Fire lookout technology has changed a lot since Jack Kerouac’s Desolation Angels. The book was taken almost entirely from a diary Kerouac kept when he was fire lookout for 63 days on Desolation Peak in Washington. Now, satellite images, fuel analysis, and, soon, the use of drones, are among the high-tech methods for protecting wilderness and civilization from wildfires.
Some of the more important real-time fire data comes from MODIS, a sensor on two NASA satellites that view the entire Earth’s surface every one to two days. The sensors show heat sources (that’s how a fire was first spotted in Noatak, Alaska by a fire manager looking at the data in the early 2000s). It was the first time a fire had been detected by satellite before humans noticed it, says Sean Triplett, the group leader for geo-spatial and information management at the U.S. Forest Service.
“Alaska is huge,” Triplett says. “It’s a long flight from one side of the state to the other. MODIS was really able to allow us to cover the whole state really quickly, since it sees a larger area.”
After a fire, the U.S. Geological Survey’s LANDSAT satellite can be used to determine the severity of the burn by comparing a pre-fire photo of an area to a post-fire one. The differences in brightness allow scientists to determine the normalized burn ratio, as well as to reflect the changes on the ground.

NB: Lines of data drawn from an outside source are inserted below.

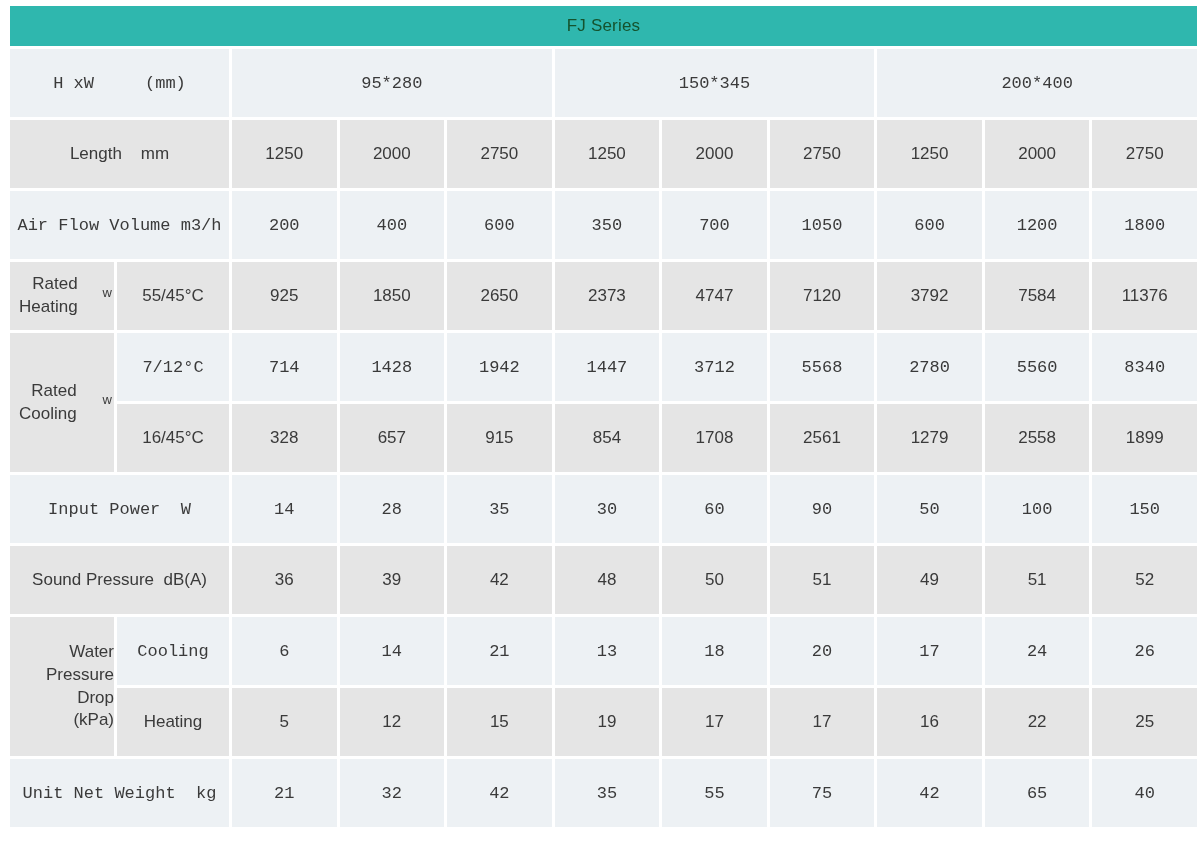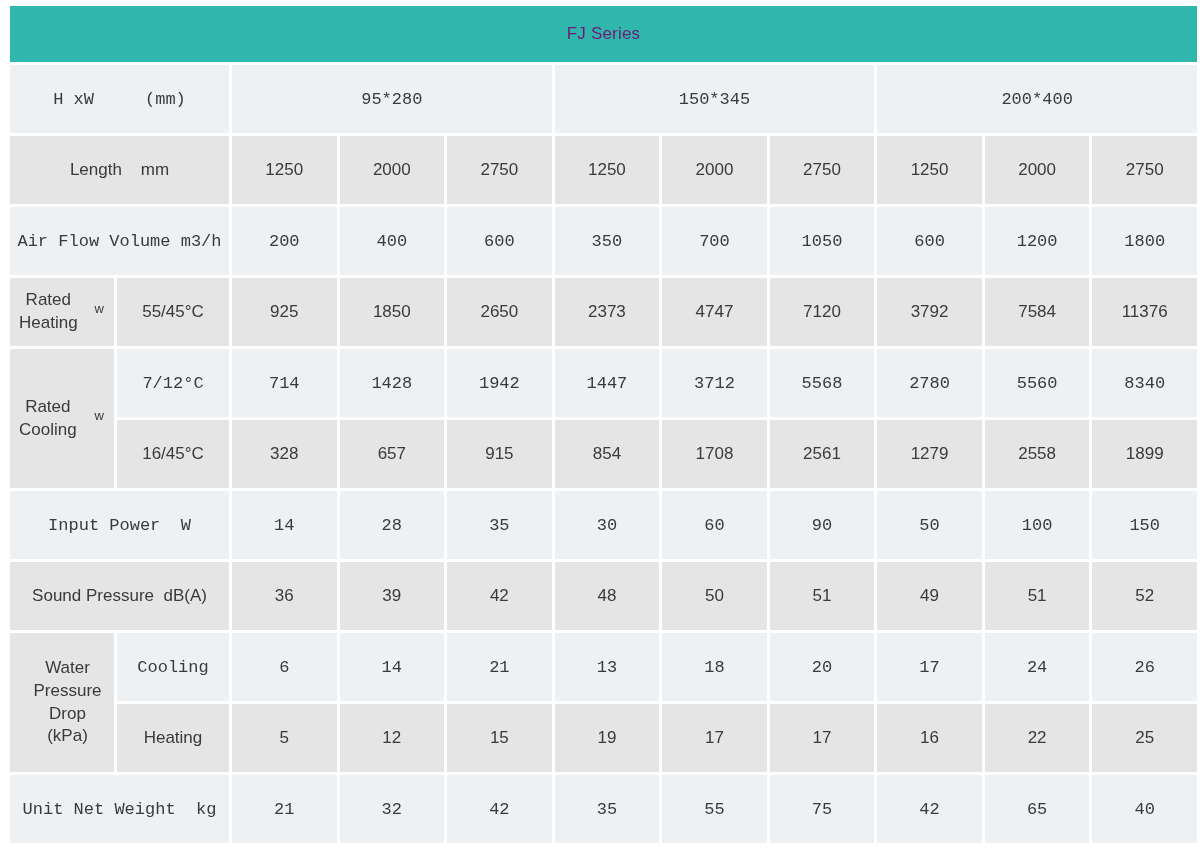--- a/index.html
+++ b/index.html
@@ -26,41 +26,41 @@
   th, td {
     vertical-align: middle;
     text-align: center;
     font-size: 17px;
     font-weight: normal;
     white-space: pre-wrap;
     overflow: hidden;
     padding: 0;
   }
   th.title-cell {
-    height: 56px;
+    height: 40px;
     background: #2fb7ae;
-    color: #701a75;
+    color: #14532d;
     letter-spacing: 0.2px;
     text-align: center;
   }
   td { height: 68px; }
   td.light { background: #edf1f4; font-family: Liberation Mono, monospace; }
   td.dark  { background: #e5e5e5; }
   td.label-left {
-    text-align: center;
+    text-align: right;
     padding-left: 11px;
     line-height: 1.33;
   }
   .wlabel-wrap {
     display: flex;
     align-items: center;
     justify-content: space-between;
-    padding: 0 10px 0 9px;
+    padding: 0 2px 0 9px;
     line-height: 1.33;
-    text-align: center;
+    text-align: right;
   }
   .wlabel-unit {
     font-size: 13px;
     margin-top: -6px;
   }
 </style>
 </head>
 <body>
 
 <div class="page">

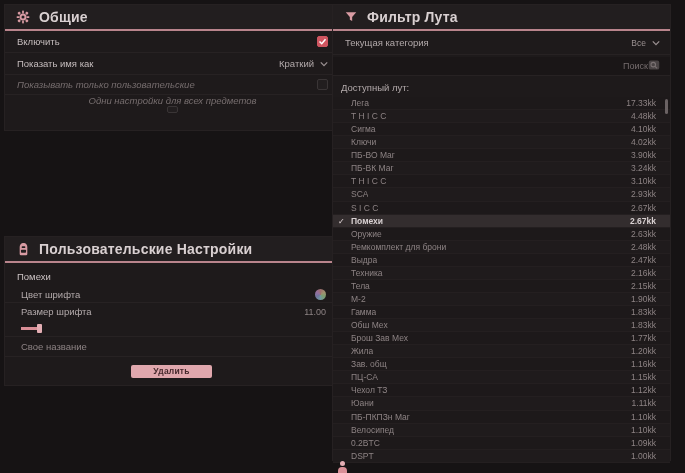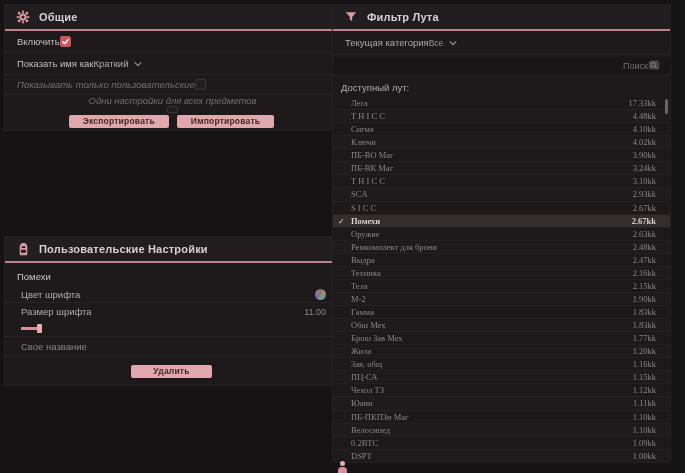--- a/index.html
+++ b/index.html
@@ -17,24 +17,24 @@
     border:1px solid #262122;
   }
   .panel-header {
     height:26px;
     display:flex; align-items:center;
     padding-left:10px;
     background:#221e1f;
     border-bottom:2px solid #b9848c;
   }
   .panel-header .hicon { width:16px; height:16px; margin-right:8px; display:flex; align-items:center; justify-content:center; }
-  .panel-title { font-size:11px; font-weight:bold; color:#d9d0d1; letter-spacing:.2px; }
+  .panel-title { font-size:14px; font-weight:bold; color:#d9d0d1; letter-spacing:.2px; }
 
   .setting-row {
-    display:flex; align-items:center; justify-content:flex-start;
+    display:flex; align-items:center; justify-content:space-between;
     padding:0 10px 0 12px;
     border-bottom:1px solid #272223;
   }
   .setting-row .lbl { font-size:9.5px; color:#c6bdbe; }
   .setting-row .lbl.dim { color:#766d6e;font-style:italic; }
 
   .checkbox {
     width:11px; height:11px; border-radius:2px;
     background:#221e1f; border:1px solid #3a3536;
     display:flex; align-items:center; justify-content:center;
@@ -82,21 +82,21 @@
   .search-box {
     margin:2px 0 0 0;
     height:19px; background:#1a1617;
     display:flex; align-items:center; justify-content:flex-end;
     padding:0 10px 0 14px;
     border-bottom:1px solid #272223;
   }
   .search-box .ph { font-size:9px; color:#766d6e; }
   .list-label { padding:6px 0 4px 8px; font-size:9.5px; color:#b3aaab; }
 
-  .loot-list { position:relative;font-family:Liberation Serif, serif; }
+  .loot-list { position:relative; }
   .loot-row {
     height:13.07px;
     display:flex; align-items:center; justify-content:space-between;
     padding:0 14px 0 18px;
     border-bottom:1px solid #241f20;
     font-size:8.5px;
     color:#8d8384;
   }
   .loot-row:nth-child(odd) { background:#1d191a; }
   .loot-row:nth-child(even){ background:#1f1b1c; }
@@ -176,24 +176,20 @@
     </span>
   </div>
 
   <div class="setting-row" style="height:18px; border-bottom:none;flex-direction:column;">
     <span class="lbl dim">Одни настройки для всех предметов</span>
     <span class="checkbox">
       
     </span>
   </div>
 
-  <div class="btn-row" style="height:17px;">
-    <span class="btn">Экспортировать</span>
-    <span class="btn">Импортировать</span>
-  </div>
 </div>
 
 <div class="panel" style="left:4px; top:236px; width:335px; height:150px;">
   <div class="panel-header">
     <span class="hicon">
       <svg width="13" height="14" viewBox="0 0 20 22">
         <path d="M4 8 q0-6 6-6 q6 0 6 6 v11 q0 2-2 2 h-8 q-2 0-2-2 z" fill="#d99ba3"></path>
         <path d="M7 3.5 q3-2 6 0" fill="none" stroke="#d99ba3" stroke-width="2"></path>
         <rect x="6" y="12" width="8" height="5" rx="1.2" fill="#221e1f"></rect>
         <rect x="7.2" y="6.5" width="5.6" height="3" rx="1" fill="#221e1f"></rect>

“Last year in Colorado, they had a large area of spruce mortality from beetles, so the fire got up and made large runs, burning out all the dead spruce,” Triplett says. “When you overlaid the satellite imagery, we saw that when the fire got out of the areas of spruce mortality and running into live fuels, the fire laid down. So from a planning perspective, we can use natural resistance to help slow or stop fires.”
Satellites are only part of the story, though. A major part of fire management has to do with fuel.

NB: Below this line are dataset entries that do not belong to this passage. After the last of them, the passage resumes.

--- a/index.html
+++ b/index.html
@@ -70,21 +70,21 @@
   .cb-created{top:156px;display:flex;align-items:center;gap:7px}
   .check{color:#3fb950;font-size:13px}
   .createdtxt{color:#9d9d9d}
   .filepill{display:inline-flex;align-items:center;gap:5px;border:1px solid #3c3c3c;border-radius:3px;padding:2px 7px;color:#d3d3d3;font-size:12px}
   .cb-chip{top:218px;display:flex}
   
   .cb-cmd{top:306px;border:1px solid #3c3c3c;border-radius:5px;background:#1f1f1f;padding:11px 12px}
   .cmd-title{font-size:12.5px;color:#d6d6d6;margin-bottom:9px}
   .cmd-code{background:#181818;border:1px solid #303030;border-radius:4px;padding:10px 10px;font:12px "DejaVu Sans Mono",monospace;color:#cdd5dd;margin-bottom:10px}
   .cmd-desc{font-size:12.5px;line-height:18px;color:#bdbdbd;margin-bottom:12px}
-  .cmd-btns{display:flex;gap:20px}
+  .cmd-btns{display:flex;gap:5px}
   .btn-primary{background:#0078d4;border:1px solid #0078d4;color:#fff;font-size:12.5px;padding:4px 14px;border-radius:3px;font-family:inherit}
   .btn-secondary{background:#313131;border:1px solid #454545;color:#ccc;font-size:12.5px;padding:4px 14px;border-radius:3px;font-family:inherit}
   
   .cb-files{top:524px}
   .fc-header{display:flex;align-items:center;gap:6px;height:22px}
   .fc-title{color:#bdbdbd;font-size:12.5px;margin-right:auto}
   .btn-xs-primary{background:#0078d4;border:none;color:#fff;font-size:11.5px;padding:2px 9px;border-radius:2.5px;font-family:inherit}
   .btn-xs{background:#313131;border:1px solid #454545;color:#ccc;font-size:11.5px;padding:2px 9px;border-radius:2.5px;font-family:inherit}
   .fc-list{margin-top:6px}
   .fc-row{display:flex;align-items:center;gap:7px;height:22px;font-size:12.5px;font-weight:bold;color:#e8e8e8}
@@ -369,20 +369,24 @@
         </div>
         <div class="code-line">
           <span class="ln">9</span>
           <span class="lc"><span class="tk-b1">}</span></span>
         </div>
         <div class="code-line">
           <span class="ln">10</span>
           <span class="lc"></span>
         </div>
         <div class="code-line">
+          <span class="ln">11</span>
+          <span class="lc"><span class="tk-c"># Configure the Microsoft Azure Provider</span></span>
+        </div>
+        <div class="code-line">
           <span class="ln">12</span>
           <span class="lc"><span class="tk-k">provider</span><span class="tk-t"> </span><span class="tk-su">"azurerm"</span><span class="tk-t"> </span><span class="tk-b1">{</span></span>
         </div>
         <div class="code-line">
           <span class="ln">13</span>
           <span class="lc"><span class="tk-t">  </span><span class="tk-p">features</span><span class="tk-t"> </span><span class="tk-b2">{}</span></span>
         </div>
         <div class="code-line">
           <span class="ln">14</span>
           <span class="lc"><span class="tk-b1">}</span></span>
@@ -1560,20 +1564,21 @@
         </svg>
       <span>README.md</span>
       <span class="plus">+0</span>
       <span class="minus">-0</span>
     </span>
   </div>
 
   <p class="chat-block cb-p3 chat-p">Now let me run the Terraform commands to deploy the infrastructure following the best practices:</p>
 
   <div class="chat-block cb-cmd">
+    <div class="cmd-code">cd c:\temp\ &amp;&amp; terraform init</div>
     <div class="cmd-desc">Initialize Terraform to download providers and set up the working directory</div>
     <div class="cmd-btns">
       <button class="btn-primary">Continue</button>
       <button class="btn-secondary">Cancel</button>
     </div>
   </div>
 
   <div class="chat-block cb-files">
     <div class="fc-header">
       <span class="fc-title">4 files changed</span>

A prairie will burn at a different rate than a forest, so measuring the composition of fuels on the ground in an area prone to fire is critical, says Roger Ottman, a research forester at the Pacific Wildland Fire Sciences laboratory in Seattle, Washington. That’s because dried-out grass burns faster than large woody debris, though large pieces of fuel will smolder longer. And in more complex ecosystems, where a meadow is next to a stand of dying trees, modeling the different burn rates for the different types of fuel may make a difference on how first-responders try to douse the fire.
For that, remote-sensing technology called LIDAR is used. Essentially, the sensor illuminates targets with lasers so the instrument can measure the distance and capture the composition of the fuel bed. As predictive modeling for fires and smoke are becoming more sophisticated, they require more data to make them work—which is why the LIDAR is used.

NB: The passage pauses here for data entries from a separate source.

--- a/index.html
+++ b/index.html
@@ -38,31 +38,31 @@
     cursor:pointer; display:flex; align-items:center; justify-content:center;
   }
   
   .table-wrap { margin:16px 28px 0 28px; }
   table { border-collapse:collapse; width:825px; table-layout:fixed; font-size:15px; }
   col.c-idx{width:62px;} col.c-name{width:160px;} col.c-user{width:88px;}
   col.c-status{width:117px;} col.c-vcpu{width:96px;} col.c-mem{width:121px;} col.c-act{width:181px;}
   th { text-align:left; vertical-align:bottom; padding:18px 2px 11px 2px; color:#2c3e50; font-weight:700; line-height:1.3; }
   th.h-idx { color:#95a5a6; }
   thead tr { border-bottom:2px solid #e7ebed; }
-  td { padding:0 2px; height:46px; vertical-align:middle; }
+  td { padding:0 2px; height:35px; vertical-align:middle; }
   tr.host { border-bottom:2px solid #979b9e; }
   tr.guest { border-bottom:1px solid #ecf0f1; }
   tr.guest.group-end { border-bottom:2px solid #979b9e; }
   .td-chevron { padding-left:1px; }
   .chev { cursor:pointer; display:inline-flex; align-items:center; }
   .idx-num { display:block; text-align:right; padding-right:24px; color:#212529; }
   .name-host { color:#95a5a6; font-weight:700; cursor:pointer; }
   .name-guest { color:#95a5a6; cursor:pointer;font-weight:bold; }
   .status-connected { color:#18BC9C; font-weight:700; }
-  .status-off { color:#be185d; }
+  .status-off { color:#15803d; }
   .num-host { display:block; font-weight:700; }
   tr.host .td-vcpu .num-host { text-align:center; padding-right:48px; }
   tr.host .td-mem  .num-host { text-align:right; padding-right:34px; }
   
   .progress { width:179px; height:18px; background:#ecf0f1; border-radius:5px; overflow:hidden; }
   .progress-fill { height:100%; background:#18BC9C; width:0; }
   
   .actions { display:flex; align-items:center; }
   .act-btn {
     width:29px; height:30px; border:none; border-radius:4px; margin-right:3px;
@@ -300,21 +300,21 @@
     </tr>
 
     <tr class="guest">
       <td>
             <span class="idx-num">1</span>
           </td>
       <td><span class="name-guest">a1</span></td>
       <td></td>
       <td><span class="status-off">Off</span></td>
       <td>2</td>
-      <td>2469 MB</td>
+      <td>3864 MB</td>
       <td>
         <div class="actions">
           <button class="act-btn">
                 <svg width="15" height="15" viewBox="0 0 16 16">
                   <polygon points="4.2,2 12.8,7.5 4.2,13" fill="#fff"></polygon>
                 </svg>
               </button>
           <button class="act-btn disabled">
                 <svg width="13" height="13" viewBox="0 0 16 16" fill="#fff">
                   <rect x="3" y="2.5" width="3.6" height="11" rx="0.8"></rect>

“In a wildfire situation, if the smoke is downwind, scientists want to improve our ability to predict what impact there might be for visibility and human health,” Ottman says. “Those models have gotten more sophisticated, so they need more data in order to characterize the fuels that can be consumed.”
In California, many fire towers are automated with cameras that will tell people at ground stations when a fire is seen, as well as where, Triplett says. Improvements in lightning tracking help scientists know where to send aircraft to look for fires.
While airplanes are used to get aerial views now, they may soon be supplemented with drones, Triplett said. Once the FAA approves their use, unmanned aerial vehicles may give scientists, firefighters, and those interested in preserving national resources more information on areas that have high fire potential—for instance, parts of Southern California during Santa Ana winds.
“The most important thing is getting data out of the system,” Triplett says. “Manned, unmanned, a balloon, a kite—you still have to get the information into the hands of the firefighters.”
And near Boise, he adds, that means many fire towers are still staffed by human observers.